You're comparing two different kinds of defenses that work against two different kinds of threats, without stating what kinds of secrets you're trying to protect or what kinds of threats you're trying to defend against. And you're not giving us full protocols to work with, so we're going to make guesses about what you're trying to do. So please understand in advance if the answer doesn't meet your expectations.
The first thing to remember about salt is that it's not kept secret, and it's not intended to be kept secret. The sole reason salt exists is to make it difficult to guess the value of the data in the case where the data being hashed needs to remain secret AND it's possible that the data may collide with other data. For example if you and I both chose the same password and both password hashes are kept in the database, someone looking at the database could see that the hash of my password is the same as yours. But when I know your salt (remember, salt is not secret), I can try to brute-force guess your secret by running my guesses through your salt+hash algorithm.
The next question is how are you encrypting the hash? Are all hashes encrypted with the same key? If so, then collisions between secrets are still possible and it behaves no differently than an unsalted hash. For example, if my secret is "Squeamish Ossifrage", the hash digest might be 123456, and the encrypted hash digest using key ABC might be XYZ999. If your secret is also "Squeamish Ossifrage", then your hash digest is also 123456, and the encrypted hash digest using key ABC is also XYZ999. An attacker could compare entries in the database and by seeing we both have XYZ999 would know that your secret is the same as mine.

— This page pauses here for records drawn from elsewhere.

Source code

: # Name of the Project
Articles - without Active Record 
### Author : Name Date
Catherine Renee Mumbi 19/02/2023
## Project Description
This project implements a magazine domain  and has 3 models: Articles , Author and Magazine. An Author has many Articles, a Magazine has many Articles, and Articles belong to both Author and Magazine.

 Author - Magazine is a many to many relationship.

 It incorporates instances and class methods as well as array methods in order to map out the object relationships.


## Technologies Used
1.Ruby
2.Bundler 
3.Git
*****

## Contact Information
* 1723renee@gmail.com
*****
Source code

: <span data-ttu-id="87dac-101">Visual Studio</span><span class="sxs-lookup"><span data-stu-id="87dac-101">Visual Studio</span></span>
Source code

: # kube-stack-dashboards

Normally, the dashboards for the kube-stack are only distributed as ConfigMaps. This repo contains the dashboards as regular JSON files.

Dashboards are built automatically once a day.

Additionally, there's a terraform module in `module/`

Encrypting a hash with a secret key does one thing: it prevents someone else from computing the hash because they don't know the secret key. Otherwise, it functions equivalent to a hash.
And do NOT worry about "a decryption algorithm could be cracked." If you've chosen a strong algorithm as you stated in your preconditions that's not a realistic concern. (And if you've chosen AES-256 and it's cracked, the whole world has a lot more to lose than whatever secrets you're keeping.)